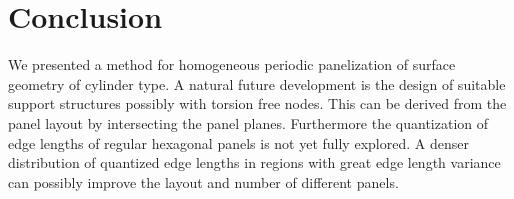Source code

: \documentclass[article.tex]{subfiles}
\begin{document}
\section{Conclusion}
\label{sec:conclusion}


We presented a method for homogeneous periodic panelization of \nurbs
surface geometry of cylinder type.  A natural future development is
the design of suitable support structures possibly with torsion free
nodes. This can be derived from the panel layout by intersecting the
panel planes. Furthermore the quantization of edge lengths of regular
hexagonal panels is not yet fully explored. A denser distribution of
quantized edge lengths in regions with great edge length variance can
possibly improve the layout and number of different panels.

\subfilebibliography
\end{document}
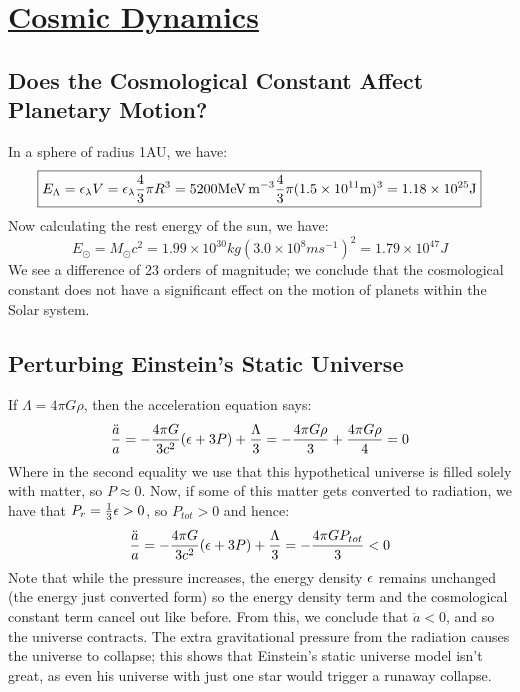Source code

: \section[Cosmic Dynamics]{\hyperlink{toc}{Cosmic Dynamics}}

\subsection{Does the Cosmological Constant Affect Planetary Motion?}
In a sphere of radius 1AU, we have:
\begin{equation}
    \boxed{E_{\Lambda} = \e_{\lambda}V = \e_{\lambda}\frac{4}{3}\pi R^3 = 5200 \si{MeV.m^{-3}} \frac{4}{3}\pi (1.5 \times 10^{11}\si{m})^3 = 1.18 \times 10^{25} \si{J}}
\end{equation}
Now calculating the rest energy of the sun, we have:
\begin{equation}
    \boxed{E_{\odot} = M_{\odot}c^2 = 1.99 \times 10^{30}\si{kg} (3.0 \times 10^{8}\si{ms^{-1}})^2 = 1.79 \times 10^{47}\si{J}}
\end{equation}
We see a difference of 23 orders of magnitude; we conclude that the cosmological constant does not have a significant effect on the motion of planets within the Solar system.

\subsection{Perturbing Einstein's Static Universe}
If $\Lambda = 4\pi G \rho$, then the acceleration equation says:
\begin{equation}
    \frac{\ddot{a}}{a} = -\frac{4\pi G}{3c^2}(\e + 3P) + \frac{\Lambda}{3} = -\frac{4\pi G\rho}{3} + \frac{4\pi G \rho}{4} = 0
\end{equation}
Where in the second equality we use that this hypothetical universe is filled solely with matter, so $P \approx 0$. Now, if some of this matter gets converted to radiation, we have that $P_{r} = \frac{1}{3}\e > 0$, so $P_{tot} > 0$ and hence:
\begin{equation}
    \frac{\ddot{a}}{a} = -\frac{4\pi G}{3c^2}(\e + 3P) + \frac{\Lambda}{3} = -\frac{4\pi G P_{tot}}{3} < 0
\end{equation} 
Note that while the pressure increases, the energy density $\e$ remains unchanged (the energy just converted form) so the energy density term and the cosmological constant term cancel out like before. From this, we conclude that $\ddot{a} < 0$, and so $\boxed{\text{the universe contracts}}$. The extra gravitational pressure from the radiation causes the universe to collapse; this shows that Einstein's static universe model isn't great, as even his universe with just one star would trigger a runaway collapse.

**REQUIRED WORK:** For the word "ddot", count the lines of the records that contain it and give only the number.

**ANSWER SECTION:** 3